══ SUPPLIED RECORDS
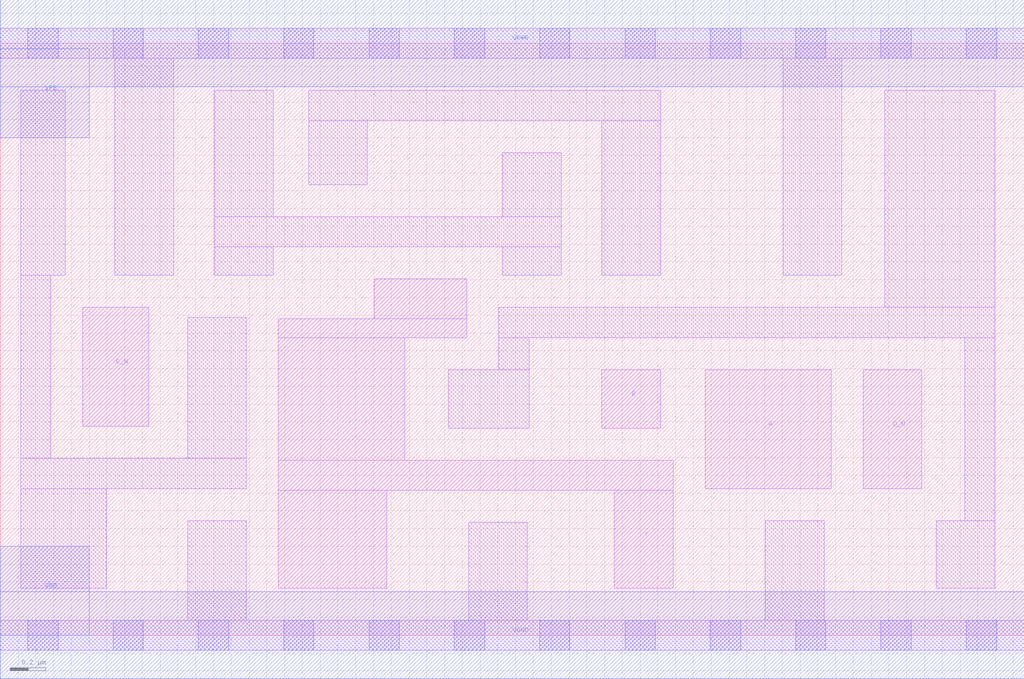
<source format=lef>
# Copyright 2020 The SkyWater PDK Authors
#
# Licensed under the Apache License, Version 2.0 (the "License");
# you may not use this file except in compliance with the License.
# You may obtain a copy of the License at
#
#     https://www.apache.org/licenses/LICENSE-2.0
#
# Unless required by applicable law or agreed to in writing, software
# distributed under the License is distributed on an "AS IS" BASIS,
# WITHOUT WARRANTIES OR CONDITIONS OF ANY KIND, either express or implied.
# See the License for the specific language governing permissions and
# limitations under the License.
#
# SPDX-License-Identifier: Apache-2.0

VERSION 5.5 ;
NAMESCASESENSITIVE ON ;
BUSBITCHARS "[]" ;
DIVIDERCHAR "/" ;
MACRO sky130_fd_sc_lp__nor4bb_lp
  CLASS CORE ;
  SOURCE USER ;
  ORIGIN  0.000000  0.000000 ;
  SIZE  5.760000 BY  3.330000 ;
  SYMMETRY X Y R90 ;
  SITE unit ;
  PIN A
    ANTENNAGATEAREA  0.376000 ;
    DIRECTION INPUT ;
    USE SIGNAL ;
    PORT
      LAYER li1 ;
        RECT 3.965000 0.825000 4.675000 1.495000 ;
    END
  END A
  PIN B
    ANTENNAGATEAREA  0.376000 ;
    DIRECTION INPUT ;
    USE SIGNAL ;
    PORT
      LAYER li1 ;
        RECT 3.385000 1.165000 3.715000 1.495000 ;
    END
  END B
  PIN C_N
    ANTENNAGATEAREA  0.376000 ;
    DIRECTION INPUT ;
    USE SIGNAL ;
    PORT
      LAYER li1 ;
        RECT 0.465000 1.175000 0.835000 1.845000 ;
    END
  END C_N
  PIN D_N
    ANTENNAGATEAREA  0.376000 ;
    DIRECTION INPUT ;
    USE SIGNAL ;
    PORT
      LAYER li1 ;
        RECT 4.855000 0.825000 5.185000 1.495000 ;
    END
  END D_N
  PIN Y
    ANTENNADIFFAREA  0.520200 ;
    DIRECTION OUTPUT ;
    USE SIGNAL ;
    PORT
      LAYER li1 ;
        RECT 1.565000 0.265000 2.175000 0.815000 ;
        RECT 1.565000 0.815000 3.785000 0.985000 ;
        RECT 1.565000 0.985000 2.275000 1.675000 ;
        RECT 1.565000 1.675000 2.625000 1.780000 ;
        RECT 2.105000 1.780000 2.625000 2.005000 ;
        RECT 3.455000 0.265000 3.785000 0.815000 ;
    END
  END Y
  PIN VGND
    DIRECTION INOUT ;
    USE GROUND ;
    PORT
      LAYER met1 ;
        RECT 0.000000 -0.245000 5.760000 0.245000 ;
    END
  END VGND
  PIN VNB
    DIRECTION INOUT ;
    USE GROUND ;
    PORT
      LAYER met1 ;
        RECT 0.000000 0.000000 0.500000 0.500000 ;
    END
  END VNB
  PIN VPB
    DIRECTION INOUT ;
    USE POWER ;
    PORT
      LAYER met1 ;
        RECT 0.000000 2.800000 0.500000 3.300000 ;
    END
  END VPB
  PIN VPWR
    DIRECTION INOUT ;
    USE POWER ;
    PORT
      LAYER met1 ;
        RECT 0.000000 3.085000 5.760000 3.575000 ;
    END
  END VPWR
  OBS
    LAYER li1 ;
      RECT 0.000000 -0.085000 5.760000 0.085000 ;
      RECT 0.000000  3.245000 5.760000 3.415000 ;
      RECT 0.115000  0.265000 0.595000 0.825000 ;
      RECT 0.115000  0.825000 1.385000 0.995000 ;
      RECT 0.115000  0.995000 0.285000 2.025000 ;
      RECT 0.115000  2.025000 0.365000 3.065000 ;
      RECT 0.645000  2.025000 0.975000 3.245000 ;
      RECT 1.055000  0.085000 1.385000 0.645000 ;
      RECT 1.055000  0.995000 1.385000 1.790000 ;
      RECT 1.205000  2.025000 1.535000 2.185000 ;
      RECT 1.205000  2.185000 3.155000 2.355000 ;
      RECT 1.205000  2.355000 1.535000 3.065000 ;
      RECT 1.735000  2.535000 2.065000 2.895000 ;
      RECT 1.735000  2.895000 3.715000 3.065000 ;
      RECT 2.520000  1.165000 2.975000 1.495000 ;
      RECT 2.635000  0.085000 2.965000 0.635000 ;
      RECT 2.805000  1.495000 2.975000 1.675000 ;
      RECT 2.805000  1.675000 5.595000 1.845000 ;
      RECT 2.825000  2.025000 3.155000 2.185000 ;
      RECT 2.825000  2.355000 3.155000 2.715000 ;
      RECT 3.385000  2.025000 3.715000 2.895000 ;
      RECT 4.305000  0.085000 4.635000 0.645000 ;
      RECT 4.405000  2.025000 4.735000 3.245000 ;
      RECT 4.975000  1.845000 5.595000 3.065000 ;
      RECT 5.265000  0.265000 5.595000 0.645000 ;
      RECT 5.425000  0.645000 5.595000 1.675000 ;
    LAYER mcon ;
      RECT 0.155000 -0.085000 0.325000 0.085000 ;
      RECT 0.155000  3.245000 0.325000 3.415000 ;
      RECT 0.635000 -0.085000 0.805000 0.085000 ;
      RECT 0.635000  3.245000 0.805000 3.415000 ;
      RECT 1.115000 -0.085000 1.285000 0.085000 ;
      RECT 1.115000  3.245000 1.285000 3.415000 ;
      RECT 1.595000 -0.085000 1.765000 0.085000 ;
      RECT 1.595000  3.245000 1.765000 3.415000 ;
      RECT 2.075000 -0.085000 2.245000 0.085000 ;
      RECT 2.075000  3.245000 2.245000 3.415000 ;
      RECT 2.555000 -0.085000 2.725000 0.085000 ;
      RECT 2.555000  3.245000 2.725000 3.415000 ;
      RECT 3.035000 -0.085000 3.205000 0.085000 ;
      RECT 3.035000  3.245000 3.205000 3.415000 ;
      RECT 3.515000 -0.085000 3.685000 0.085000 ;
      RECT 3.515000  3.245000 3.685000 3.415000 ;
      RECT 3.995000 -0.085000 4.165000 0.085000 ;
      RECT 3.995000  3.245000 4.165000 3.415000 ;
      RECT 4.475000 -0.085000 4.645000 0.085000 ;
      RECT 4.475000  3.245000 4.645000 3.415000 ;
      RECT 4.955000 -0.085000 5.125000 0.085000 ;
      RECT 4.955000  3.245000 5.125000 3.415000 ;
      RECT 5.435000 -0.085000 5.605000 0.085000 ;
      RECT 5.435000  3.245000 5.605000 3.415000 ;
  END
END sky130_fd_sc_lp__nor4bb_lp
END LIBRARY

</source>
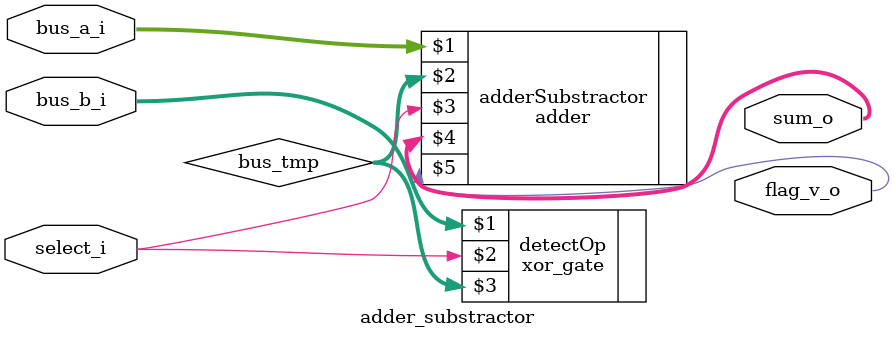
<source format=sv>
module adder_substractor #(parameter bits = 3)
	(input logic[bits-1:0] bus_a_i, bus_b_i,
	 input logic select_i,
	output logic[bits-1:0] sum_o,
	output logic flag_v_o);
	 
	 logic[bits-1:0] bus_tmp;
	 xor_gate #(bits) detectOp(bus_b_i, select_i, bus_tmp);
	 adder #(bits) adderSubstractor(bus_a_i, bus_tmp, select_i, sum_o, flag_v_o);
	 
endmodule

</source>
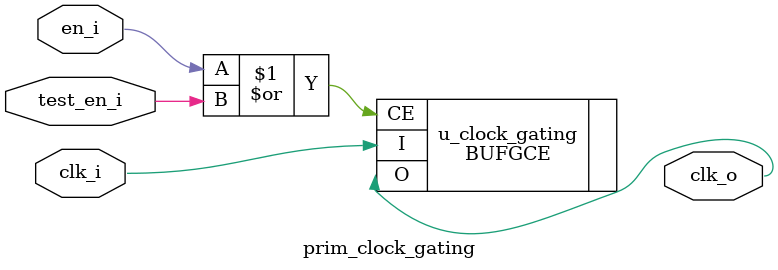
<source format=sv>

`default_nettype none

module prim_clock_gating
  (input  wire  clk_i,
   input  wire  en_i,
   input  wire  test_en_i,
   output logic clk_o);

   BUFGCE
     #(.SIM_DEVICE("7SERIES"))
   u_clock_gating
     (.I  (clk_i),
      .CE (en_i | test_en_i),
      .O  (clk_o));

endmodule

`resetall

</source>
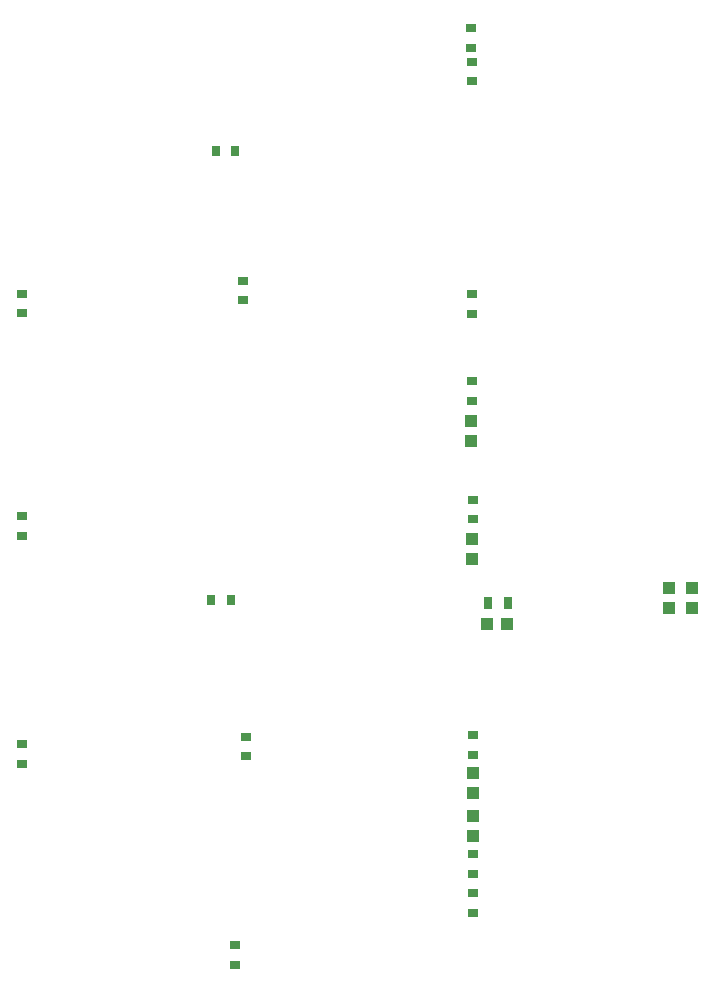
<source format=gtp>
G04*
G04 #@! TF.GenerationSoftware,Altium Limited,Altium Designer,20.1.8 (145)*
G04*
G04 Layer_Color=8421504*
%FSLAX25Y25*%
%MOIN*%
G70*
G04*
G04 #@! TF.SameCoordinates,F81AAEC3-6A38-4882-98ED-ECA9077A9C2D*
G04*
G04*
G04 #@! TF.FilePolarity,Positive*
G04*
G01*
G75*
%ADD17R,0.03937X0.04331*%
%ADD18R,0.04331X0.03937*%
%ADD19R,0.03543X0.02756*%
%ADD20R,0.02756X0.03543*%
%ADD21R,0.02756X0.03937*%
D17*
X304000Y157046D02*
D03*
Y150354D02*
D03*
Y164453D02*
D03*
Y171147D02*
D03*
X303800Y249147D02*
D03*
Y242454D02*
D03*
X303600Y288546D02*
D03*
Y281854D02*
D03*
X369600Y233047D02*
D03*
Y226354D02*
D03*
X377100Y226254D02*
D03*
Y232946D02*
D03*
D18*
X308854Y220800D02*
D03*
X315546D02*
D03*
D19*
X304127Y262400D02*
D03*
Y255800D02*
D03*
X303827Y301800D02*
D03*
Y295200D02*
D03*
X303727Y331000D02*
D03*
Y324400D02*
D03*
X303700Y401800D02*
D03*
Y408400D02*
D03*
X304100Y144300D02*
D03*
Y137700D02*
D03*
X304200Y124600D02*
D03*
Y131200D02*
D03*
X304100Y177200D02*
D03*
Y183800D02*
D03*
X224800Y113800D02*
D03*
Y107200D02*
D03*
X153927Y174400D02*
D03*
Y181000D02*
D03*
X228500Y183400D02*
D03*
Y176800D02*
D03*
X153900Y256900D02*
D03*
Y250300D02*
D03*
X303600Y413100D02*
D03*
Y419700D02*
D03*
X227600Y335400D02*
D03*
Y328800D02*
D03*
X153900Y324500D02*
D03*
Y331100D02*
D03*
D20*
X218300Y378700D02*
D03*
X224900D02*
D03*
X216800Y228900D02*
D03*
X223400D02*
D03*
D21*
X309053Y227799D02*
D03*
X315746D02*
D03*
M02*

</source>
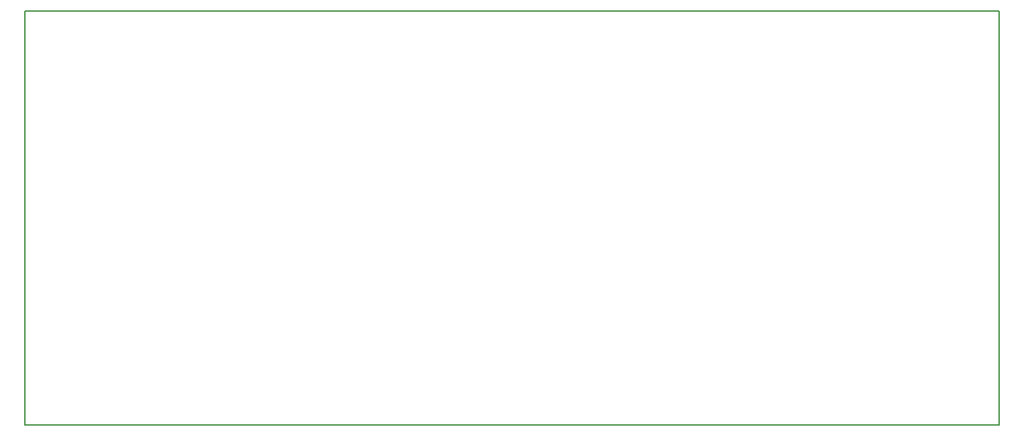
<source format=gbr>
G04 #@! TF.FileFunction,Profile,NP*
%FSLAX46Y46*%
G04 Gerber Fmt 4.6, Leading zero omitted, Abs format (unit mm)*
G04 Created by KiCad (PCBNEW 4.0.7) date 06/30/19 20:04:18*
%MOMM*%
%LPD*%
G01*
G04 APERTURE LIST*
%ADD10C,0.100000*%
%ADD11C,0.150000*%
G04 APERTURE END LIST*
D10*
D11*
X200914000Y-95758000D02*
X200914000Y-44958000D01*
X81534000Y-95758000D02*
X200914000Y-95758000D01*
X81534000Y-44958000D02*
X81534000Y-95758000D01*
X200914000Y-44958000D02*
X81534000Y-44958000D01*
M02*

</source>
════
▶ **DIRECTIONS FOR THIS TASK**
Each line from the start of the entries to the line holding "# Unless required" is to be given again exactly, both ends included, and each picture is to be left out.

▶ **SOLVED EXERCISE**
<source format=lef>
# Copyright 2020 The SkyWater PDK Authors
#
# Licensed under the Apache License, Version 2.0 (the "License");
# you may not use this file except in compliance with the License.
# You may obtain a copy of the License at
#
#     https://www.apache.org/licenses/LICENSE-2.0
#
# Unless required by applicable law or agreed to in writing, software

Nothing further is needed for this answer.